State says stop sprinklers after storms, seeks to slash consumption 25 percent by 2025

Posted at 7:45 PM, Jul 09, 2015
and last updated 2015-07-09 23:36:02-04

SALT LAKE CITY -- Speaking at a Home Depot in Salt Lake City, Gov. Gary Herbert points to one thing limiting growth in the Beehive State.

“Water is the only limiting factor to the growth that’s taken place in the state of Utah," he said.

Herbert said when it comes to changing that, everyone has a role to play.

With rain blanketing the state, some areas getting more than 1.5 inches, which means the opportunity to conserve is now.

"We don't expect needing watering for another four, five or six days," said Linda Townes, the Public Information Officer for the Jordan Valley Water Conservancy District.

It may not sound like much, but little changes can make a big impact.

"We're asking homeowners to water one time less per week. That's important because that will save 3,000 gallons per week for every home," said Richard Bay, General Manager for the Jordan Valley Water Conservancy District.
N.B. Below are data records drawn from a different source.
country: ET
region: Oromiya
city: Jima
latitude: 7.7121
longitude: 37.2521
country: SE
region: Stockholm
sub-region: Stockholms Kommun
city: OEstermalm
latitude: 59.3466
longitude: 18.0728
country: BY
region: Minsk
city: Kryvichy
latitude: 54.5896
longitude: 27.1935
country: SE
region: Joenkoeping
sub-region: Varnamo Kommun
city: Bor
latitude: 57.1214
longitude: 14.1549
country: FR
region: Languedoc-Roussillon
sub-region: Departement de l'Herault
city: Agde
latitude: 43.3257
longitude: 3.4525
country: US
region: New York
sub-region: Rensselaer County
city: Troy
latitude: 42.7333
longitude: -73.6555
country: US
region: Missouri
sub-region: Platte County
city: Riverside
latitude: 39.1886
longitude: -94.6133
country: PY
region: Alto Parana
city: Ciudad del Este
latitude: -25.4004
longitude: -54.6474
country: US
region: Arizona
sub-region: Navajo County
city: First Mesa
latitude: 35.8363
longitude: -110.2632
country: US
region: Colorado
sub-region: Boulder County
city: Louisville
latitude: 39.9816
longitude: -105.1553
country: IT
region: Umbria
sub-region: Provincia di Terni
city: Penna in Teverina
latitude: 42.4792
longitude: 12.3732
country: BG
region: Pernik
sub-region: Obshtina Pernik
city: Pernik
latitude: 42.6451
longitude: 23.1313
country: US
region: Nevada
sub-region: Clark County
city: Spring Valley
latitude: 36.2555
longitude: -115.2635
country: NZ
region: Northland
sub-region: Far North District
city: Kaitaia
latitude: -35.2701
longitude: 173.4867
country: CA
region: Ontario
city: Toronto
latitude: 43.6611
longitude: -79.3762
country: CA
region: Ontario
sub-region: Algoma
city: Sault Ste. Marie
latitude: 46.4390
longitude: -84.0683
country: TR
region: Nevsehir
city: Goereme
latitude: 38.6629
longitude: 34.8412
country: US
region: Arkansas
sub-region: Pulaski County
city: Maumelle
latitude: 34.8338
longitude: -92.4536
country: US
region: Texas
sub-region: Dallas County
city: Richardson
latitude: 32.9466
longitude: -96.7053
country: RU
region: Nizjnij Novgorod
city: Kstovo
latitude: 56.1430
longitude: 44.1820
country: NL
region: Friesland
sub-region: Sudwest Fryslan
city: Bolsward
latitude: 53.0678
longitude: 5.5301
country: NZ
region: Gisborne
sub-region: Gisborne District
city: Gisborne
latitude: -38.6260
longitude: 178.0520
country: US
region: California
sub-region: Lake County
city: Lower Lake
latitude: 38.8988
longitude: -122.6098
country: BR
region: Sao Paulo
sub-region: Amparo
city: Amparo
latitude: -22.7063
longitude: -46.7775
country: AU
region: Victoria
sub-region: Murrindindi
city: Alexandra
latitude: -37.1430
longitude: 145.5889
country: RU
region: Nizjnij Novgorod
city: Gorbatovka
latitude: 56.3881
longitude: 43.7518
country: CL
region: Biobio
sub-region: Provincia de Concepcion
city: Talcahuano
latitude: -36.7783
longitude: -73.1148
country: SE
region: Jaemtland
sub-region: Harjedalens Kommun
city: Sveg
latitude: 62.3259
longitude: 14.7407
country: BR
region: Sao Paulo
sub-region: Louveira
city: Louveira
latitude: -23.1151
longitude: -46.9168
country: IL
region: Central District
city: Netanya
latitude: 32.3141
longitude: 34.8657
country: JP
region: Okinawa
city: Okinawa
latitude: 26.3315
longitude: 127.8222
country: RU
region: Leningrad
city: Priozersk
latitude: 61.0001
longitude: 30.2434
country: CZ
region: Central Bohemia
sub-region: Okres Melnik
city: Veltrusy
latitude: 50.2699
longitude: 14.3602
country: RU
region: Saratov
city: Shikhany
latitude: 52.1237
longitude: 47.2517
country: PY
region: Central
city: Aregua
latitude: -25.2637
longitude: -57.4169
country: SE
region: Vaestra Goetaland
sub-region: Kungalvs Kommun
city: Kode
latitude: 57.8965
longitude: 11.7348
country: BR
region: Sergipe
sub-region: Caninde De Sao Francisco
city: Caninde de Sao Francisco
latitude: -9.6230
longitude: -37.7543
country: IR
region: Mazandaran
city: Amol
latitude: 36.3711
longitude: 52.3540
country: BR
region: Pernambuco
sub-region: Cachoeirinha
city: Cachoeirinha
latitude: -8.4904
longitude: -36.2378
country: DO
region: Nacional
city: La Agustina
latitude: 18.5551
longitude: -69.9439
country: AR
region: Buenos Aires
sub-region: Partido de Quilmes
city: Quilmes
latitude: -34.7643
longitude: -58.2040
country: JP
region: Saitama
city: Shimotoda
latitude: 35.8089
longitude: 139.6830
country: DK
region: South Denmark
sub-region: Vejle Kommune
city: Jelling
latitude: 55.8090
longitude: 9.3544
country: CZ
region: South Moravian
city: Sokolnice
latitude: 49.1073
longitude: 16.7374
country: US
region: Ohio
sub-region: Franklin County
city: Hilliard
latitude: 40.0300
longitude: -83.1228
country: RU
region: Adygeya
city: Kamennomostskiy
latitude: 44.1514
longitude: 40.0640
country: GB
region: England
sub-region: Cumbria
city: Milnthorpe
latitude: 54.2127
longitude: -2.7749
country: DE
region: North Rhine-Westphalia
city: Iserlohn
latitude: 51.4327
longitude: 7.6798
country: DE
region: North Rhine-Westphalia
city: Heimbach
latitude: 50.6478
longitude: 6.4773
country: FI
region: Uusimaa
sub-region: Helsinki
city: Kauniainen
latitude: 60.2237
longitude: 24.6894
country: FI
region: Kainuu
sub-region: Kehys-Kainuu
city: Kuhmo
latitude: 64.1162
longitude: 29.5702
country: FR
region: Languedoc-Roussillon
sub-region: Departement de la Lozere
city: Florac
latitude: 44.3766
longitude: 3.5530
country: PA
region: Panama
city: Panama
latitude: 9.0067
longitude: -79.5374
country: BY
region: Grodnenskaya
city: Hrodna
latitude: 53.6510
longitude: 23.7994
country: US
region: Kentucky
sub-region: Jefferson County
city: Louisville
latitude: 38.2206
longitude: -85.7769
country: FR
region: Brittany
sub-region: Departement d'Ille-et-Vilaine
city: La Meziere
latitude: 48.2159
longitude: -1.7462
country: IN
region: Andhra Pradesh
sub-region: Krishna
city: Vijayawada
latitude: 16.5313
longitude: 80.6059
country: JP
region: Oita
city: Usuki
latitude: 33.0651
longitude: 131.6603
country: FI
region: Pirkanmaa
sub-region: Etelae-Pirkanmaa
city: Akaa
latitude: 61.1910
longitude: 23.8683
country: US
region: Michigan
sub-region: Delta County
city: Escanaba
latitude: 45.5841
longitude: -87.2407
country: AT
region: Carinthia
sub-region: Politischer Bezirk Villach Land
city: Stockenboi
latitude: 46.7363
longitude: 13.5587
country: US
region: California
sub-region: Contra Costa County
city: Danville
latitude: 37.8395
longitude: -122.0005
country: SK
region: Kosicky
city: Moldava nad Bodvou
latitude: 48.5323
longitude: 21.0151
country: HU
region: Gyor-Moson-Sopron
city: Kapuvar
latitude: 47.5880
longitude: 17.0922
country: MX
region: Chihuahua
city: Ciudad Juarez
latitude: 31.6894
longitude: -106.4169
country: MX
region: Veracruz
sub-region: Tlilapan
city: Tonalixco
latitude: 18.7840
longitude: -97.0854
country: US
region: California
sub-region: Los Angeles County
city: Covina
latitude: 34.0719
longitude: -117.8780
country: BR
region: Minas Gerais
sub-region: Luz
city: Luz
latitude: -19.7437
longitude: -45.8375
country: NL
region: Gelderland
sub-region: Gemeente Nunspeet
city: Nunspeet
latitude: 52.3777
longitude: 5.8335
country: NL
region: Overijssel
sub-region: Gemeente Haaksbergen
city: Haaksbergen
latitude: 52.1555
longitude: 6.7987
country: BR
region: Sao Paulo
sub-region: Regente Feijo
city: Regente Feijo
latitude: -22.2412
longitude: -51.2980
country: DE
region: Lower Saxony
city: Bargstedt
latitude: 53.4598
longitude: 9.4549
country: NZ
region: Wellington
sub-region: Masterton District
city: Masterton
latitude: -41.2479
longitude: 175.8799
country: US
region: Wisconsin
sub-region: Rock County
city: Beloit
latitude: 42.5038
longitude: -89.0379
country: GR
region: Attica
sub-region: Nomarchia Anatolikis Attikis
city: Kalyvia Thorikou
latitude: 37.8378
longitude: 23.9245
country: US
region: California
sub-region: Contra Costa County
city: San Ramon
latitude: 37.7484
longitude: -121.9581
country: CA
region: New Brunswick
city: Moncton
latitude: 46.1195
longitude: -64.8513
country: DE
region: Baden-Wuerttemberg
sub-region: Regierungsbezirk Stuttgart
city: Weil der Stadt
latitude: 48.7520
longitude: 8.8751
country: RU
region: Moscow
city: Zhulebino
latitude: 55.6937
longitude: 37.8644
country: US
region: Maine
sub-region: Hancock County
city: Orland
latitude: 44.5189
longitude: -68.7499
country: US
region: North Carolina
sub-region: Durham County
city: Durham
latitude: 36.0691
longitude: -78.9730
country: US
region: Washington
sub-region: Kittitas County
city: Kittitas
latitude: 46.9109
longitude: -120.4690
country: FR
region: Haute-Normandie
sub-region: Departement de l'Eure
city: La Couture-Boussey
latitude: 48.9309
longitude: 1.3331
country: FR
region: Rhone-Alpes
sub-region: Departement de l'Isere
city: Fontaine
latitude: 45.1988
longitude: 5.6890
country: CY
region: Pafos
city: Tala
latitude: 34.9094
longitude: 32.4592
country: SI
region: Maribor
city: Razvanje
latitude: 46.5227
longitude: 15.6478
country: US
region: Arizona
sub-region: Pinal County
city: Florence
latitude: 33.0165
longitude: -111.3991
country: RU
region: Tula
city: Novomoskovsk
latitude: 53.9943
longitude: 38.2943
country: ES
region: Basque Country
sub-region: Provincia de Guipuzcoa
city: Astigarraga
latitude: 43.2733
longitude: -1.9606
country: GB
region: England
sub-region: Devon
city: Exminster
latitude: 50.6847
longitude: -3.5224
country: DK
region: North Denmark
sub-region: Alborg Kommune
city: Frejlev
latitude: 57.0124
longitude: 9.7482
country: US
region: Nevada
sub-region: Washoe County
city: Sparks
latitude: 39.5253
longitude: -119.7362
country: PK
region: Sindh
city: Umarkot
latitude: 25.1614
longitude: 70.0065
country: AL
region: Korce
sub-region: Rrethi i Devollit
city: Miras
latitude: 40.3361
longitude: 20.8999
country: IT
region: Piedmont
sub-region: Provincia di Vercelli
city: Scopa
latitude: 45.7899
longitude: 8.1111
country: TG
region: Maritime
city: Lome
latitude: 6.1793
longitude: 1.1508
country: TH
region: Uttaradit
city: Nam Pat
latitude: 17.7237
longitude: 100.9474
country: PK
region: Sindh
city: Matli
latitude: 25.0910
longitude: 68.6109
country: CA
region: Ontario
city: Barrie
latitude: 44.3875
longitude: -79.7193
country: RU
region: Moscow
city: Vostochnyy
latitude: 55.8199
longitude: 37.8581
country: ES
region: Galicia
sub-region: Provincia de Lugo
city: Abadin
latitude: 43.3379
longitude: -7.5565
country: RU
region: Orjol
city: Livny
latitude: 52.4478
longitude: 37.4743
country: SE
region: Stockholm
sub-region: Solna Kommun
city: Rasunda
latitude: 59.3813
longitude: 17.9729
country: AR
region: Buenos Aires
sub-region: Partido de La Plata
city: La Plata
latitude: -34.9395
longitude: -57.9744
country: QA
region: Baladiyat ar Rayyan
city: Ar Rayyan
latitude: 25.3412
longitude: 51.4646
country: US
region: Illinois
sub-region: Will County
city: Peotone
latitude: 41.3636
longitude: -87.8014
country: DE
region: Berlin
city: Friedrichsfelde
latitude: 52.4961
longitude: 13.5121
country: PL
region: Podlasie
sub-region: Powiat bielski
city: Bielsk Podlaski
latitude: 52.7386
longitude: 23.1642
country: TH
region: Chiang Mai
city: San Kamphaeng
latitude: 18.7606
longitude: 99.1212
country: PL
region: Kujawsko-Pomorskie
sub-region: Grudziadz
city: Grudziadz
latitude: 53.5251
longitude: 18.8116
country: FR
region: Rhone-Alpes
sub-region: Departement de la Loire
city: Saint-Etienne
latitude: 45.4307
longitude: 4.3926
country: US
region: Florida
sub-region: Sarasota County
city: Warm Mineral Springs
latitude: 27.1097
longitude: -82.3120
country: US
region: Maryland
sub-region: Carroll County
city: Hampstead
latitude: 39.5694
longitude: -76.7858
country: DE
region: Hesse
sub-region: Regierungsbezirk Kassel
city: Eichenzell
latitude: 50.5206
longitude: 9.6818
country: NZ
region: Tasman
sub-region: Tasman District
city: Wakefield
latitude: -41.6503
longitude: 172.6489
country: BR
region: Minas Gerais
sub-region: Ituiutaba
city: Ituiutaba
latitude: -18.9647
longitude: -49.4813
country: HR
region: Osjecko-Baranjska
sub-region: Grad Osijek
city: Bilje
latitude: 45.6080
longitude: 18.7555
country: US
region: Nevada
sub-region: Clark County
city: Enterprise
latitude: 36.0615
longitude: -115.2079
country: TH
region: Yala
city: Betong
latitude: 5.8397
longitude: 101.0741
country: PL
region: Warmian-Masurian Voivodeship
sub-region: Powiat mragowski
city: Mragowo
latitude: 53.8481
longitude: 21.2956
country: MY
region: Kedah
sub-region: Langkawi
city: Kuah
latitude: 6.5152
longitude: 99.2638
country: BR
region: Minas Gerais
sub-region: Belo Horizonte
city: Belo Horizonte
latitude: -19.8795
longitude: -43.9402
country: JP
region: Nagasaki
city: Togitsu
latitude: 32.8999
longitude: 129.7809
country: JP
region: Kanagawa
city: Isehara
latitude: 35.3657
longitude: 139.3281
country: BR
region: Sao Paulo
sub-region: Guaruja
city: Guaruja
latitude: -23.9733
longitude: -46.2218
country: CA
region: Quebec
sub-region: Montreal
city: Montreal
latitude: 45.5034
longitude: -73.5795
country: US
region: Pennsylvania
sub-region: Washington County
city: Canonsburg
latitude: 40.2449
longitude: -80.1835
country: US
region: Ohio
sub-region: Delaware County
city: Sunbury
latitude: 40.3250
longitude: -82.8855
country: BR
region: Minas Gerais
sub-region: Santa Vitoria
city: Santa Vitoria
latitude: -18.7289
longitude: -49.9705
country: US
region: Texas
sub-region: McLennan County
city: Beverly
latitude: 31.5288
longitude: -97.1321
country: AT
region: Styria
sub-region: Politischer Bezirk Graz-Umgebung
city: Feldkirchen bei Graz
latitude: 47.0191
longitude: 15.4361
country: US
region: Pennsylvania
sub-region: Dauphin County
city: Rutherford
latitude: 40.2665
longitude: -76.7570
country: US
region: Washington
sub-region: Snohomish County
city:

He said two-thirds of the consumer water used in Utah goes outside, mostly on landscapes.

If you are not sure if it’s time to water your lawn, there are online guidelines to help that are updated weekly if not daily depending on the weather.

Besides skipping a watering, the Jordan Valley Water Conservancy has a few tips.

  • Spread out your watering to allow water to seep into the ground
  • Try watering 15 minutes, waiting an hour, then watering another 15 minutes to get to a half hour of watering (or whatever total time your lawn requires)
  • Water between 8:00 p.m. and 8:00 a.m. to limit evaporation loss.

According to the governor, the average use per-person in Utah is 240 gallons of water a day. The state has set a goal to cut consumption by 25 percent by 2025. Governor Herbert is calling it not just necessary to sustain growth, but also maintaining the state’s legacy.

"As our pioneer ancestors said, make this desert blossom as a rose," he said.